The reply should contain every entry exactly as given, with no pictures in it.

## EXERCISE INPUT
################
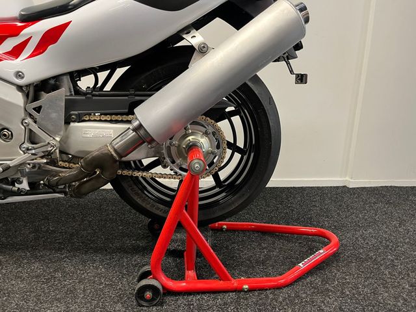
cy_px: 156
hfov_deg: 67.3
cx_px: 208
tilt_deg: -13.8
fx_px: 312
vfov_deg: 53.1
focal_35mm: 26
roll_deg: -1.1
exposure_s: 1/50
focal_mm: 5.1
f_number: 1.6
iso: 160
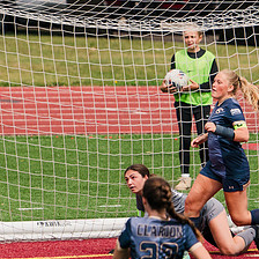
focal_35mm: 1100
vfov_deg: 1.6
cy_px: 117
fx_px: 9312
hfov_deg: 1.6
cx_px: -194
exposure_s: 1/1600
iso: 320
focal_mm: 368
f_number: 6.3
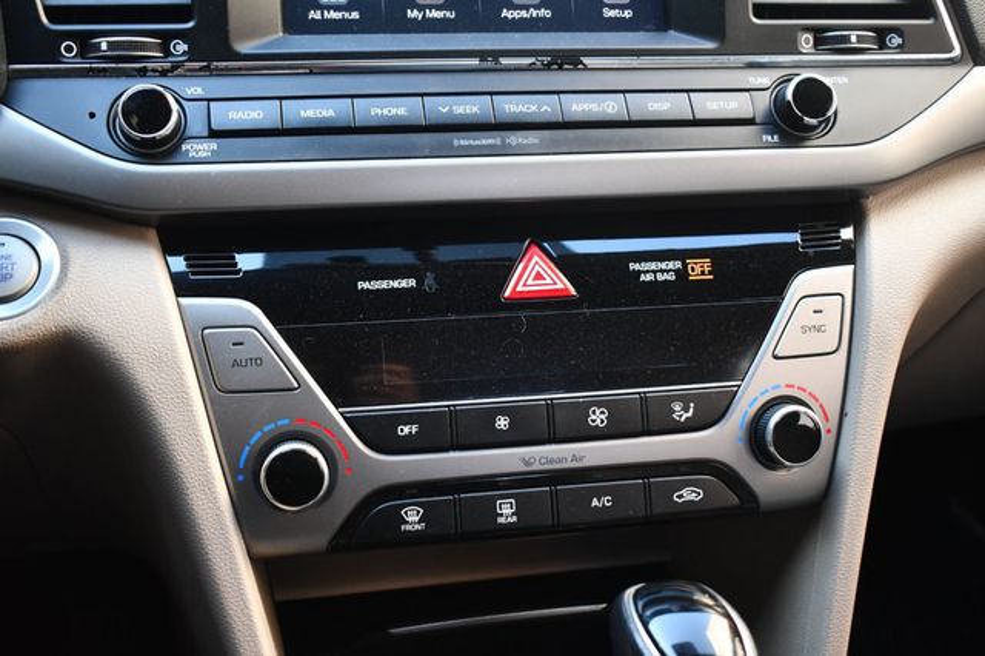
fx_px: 1176
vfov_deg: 31.2
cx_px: 492
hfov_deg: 45.5
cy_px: 328
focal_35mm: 43
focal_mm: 29
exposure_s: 1/125
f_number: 4.2
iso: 1600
################
## REPLY
cy_px: 156
hfov_deg: 67.3
cx_px: 208
tilt_deg: -13.8
fx_px: 312
vfov_deg: 53.1
focal_35mm: 26
roll_deg: -1.1
exposure_s: 1/50
focal_mm: 5.1
f_number: 1.6
iso: 160
focal_35mm: 1100
vfov_deg: 1.6
cy_px: 117
fx_px: 9312
hfov_deg: 1.6
cx_px: -194
exposure_s: 1/1600
iso: 320
focal_mm: 368
f_number: 6.3
fx_px: 1176
vfov_deg: 31.2
cx_px: 492
hfov_deg: 45.5
cy_px: 328
focal_35mm: 43
focal_mm: 29
exposure_s: 1/125
f_number: 4.2
iso: 1600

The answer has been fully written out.